Updated on December 21, 2017 by UpGuard
Nearly all large enterprises use the cloud to host servers, services, or data. Cloud hosted storage, like Amazon's S3, provides operational advantages over traditional computing that allow resources to be automatically distributed across robust and geographically varied servers. However, the cloud is part of the internet, and without proper care, the line separating the two disappears completely in cloud leaks— a major problem when it comes to sensitive information.
Despite being private by default, Amazon’s Simple Storage Service (S3) storage buckets are notorious for being left unlocked to the public, even by some of the world’s largest companies. This can result in a massive data breach, if the bucket was holding a corporate database, customer list, or other large collection of sensitive information. And it has. UpGuard security researcher Chris Vickery has found a slew of massive exposures among publicly accessible Amazon S3 buckets. Although the misconfiguration itself, a simple permission, is quite small, its implications can be disastrous.
Automatically Validating S3 Configurations
Why does this keep happening? Because organizations create S3 buckets, modify the default permissions, and later dump data into them without first validating their configurations. This happens for several reasons: the S3 instance was supposed to be temporary, the admin forgot to close out public access, the bucket was opened programmatically and the script didn’t set the correct permissions— many processes lead to the potential for oversight. The key is that S3 buckets, just like servers and network devices, need to be validated to ensure they are hardened. This crucial step grants the trust necessary to store sensitive corporate data in the cloud.
UpGuard fully supports Amazon S3 nodes and automatically checks public permissions to ensure they are closed. This simple but critical check could be the difference between performing casual routine maintenance and handling a severe data breach on the front page of the news. UpGuard validates the public permissions for every S3 bucket added as a node, not just once at deployment, but continuously and automatically, notifying you only if something is left open. We hear a lot about 0-day exploit prevention, advanced intrusion defenses, and other cutting edge cybersecurity technologies, but simply making sure S3 instances are secure to the public would likely prevent more breaches than all of those put together.
Using UpGuard Procedures, a thorough validation of AWS servers can be easily defined and automated, ensuring hardened configs like closed S3 permissions, and more importantly, surfacing misconfigurations immediately, allowing teams to correct them before a security researcher— or someone else— stumbles across them.
Our UpGuard procedure can validate S3 buckets and EC2 configurations for AWS, so we’ll put together a few steps to do both and validate the whole surface area of our AWS presence.
1. Test S3 Public Access
Our first step will validate all of the Amazon S3 buckets associated with our organization. We want to make sure first and foremost that public access is disabled, so we’ll set up checks for the AllUsers and AuthenticatedUsers groups which grant that access.

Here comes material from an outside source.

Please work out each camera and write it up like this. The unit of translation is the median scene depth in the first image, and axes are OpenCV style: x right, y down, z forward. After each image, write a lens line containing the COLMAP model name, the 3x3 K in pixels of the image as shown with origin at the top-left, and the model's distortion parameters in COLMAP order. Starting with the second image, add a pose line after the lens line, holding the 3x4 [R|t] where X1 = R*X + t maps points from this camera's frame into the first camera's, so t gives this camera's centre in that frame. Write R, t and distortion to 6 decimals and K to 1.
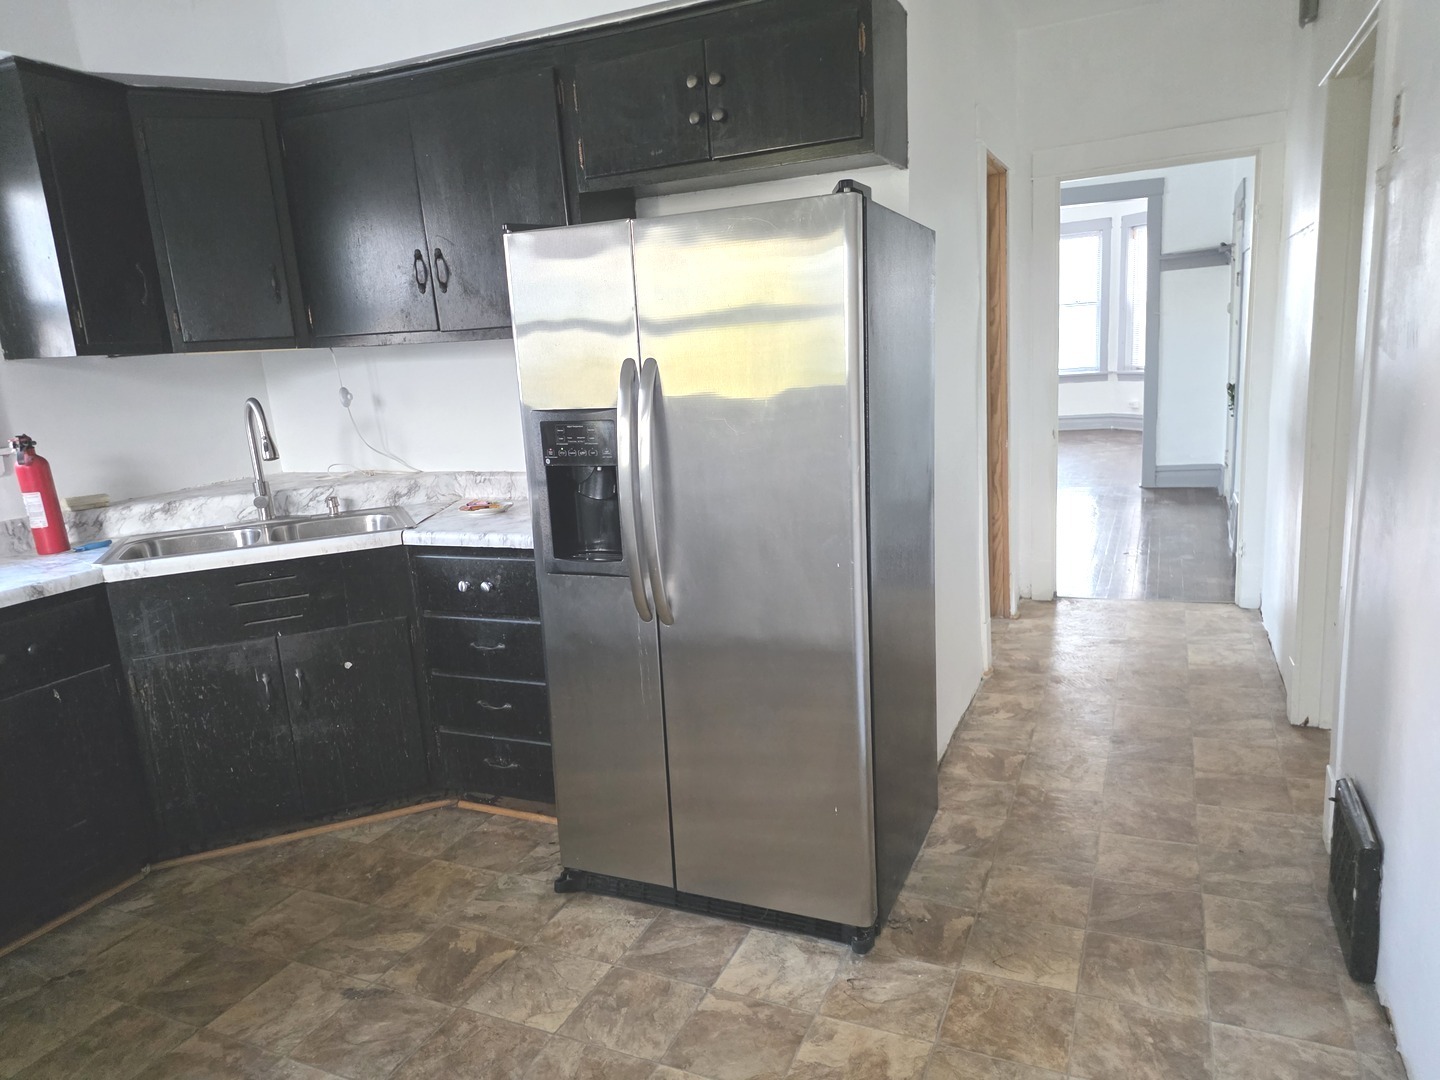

If an S3 instance allows either group, it fails the test and we receive a notification.
2. Test EC2 Groups
Next we want to check our EC2 servers' security groups and verify that they meet our company policy. We should follow the principle of least privilege, so administrative rights should be minimally dispersed, with continuous validation that other accounts have not been granted admin access. Likewise, public access should be limited to necessary ports, for example 443 and 80 for web.
3. Test Asset Configurations
As the final step of the procedure, UpGuard examines the assets themselves, looking for open ports, unsafe default configurations, unnecessary services and programs, patches and software versions, known vulnerabilities and other critical information. UpGuard also captures AWS meta-data, allowing you to verify AWS specific settings as well, including AWS permissions. By measuring the servers against industry benchmarks like the Center for Internet Security’s critical security controls, we can shore up anything that could be used as a foothold later.
Amazon’s cloud storage offers a lot of value for digital enterprises, but it also presents a set of particular risks, which can lead to serious business problems if left unmitigated. The issue of unsecured S3 buckets gains visibility every day, as news stories relate the types of sensitive enterprise information left unattended in them. UpGuard’s cyber resilience platform validates S3 configurations specifically for public permissions, but more importantly, can do so as part of a larger procedure that validates the entire AWS infrastructure.
Cyber resilience means building security into the everyday work of IT operations. Automated processes, like our example of AWS maintenance with UpGuard, mitigate cyber risk through continuous validation. The few extremely sophisticated cyber attacks may occasionally succeed, but the vast majority of all attacks can be repelled through resilient operations. In the enterprise, it’s usually customer data at risk, and it’s customers who pay the price when that data is compromised. To maintain customer trust, companies must take responsibility as stewards of their information and do what they can to protect it.
Misconfigurations are an internal problem that emanate from within the IT infrastructure of any enterprise; no hacker is necessary for massive damage to occur to digital systems and stored data. And the problem is pervasive, with Gartner estimating anywhere from 70% to 99% of data breaches result not from external, concerted attacks, but from internal misconfiguration of the affected IT systems.